[webkit-dev] support for navigator.cores or navigator.hardwareConcurrency
beidson at apple.com
Wed May 7 19:58:39 PDT 2014
On May 7, 2014, at 5:38 PM, Rik Cabanier <cabanier at gmail.com> wrote:
> On Wed, May 7, 2014 at 5:07 PM, Benjamin Poulain <benjamin at webkit.org> wrote:
> On 5/7/14, 4:13 PM, Benjamin Poulain wrote:
> On 5/7/14, 3:52 PM, Filip Pizlo wrote:
> Exactly. Ben, Oliver, and others have made arguments against web
> workers. Rik is not proposing web workers. We already support them. The
> point is to give API to let developers opt into behaving nicely if they
> are already using web workers.
> I have nothing against Web Workers. They are useful to dispatch
> background tasks.
> They are basically the Web equivalent dispatch_async() of GCD, which is
> already a very useful tool.
> What you are suggesting is useful for making Web Workers the tool to do
> high performance multi-thread computation.

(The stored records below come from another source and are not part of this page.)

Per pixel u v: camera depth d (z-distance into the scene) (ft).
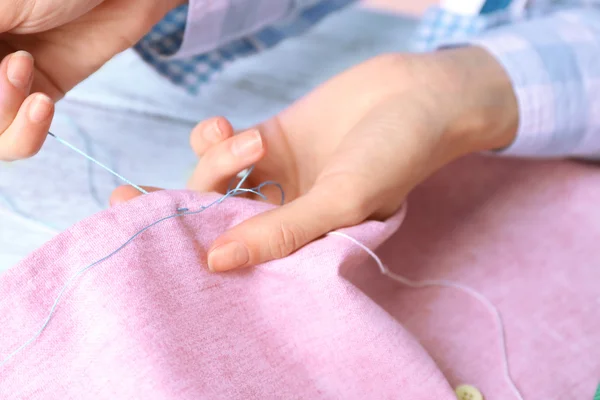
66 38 1.86
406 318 1.92
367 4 3.87
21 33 1.75
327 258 1.53
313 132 2.13
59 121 2.77
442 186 2.48
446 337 1.86
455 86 2.12
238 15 2.53
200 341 1.37
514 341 1.86
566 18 2.65
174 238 1.45
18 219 2.27
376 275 2.06
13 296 1.28
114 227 1.38
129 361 1.26
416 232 2.25
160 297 1.36
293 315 1.52
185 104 2.97
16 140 1.52
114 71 3.13
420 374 1.50
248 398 1.35
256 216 1.56
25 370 1.28
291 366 1.47
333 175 1.72
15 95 1.49
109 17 1.84
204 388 1.29
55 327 1.30
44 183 2.44
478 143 2.25
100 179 2.48
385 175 1.76
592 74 2.41
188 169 2.57
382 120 1.91
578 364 1.81
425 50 3.15
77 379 1.28
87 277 1.32
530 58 2.35
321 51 3.45
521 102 2.30
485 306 1.97
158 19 2.01
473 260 2.13
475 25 2.95
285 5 2.78
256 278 1.55
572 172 2.56
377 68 2.14
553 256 2.16
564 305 1.98
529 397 1.71
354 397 1.48
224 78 3.17
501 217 2.33
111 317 1.29
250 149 1.82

> I don't think Web Workers are a great tool for that job at the moment. I
> would prefer something along TBB, GCD or something like that.
> For high performance computation, I think a more useful API would be
> something like TBB parallel_for with automatic chunking.
> It is actually had to do faster than that with the number of cores
> unless you know your task very very well.
> It would be a little more work for us, but a huge convenience for the
> users of Web Workers.
> In the absence of any tasks/kernels model, I am in favor of exposing a "good number of thread" API. It is definitely better than nothing.
> Do we know what this number would be? My guess would be the number of cores for "regular" systems...
Define “regular” systems: As Ryosuke mentioned, for systems that run on battery power (read: a vast majority of systems), keeping cores asleep to preserve battery life is often preferable to the user instead of waking up all available hardware and building up heat.
Also, what type of cores? Physical cores, or logical cores?
> Boris Zbarsky indicated that Firefox figures out how many workers should run concurrently. Maybe we can reuse that algorithm?
I think it’s definitely worth looking in to.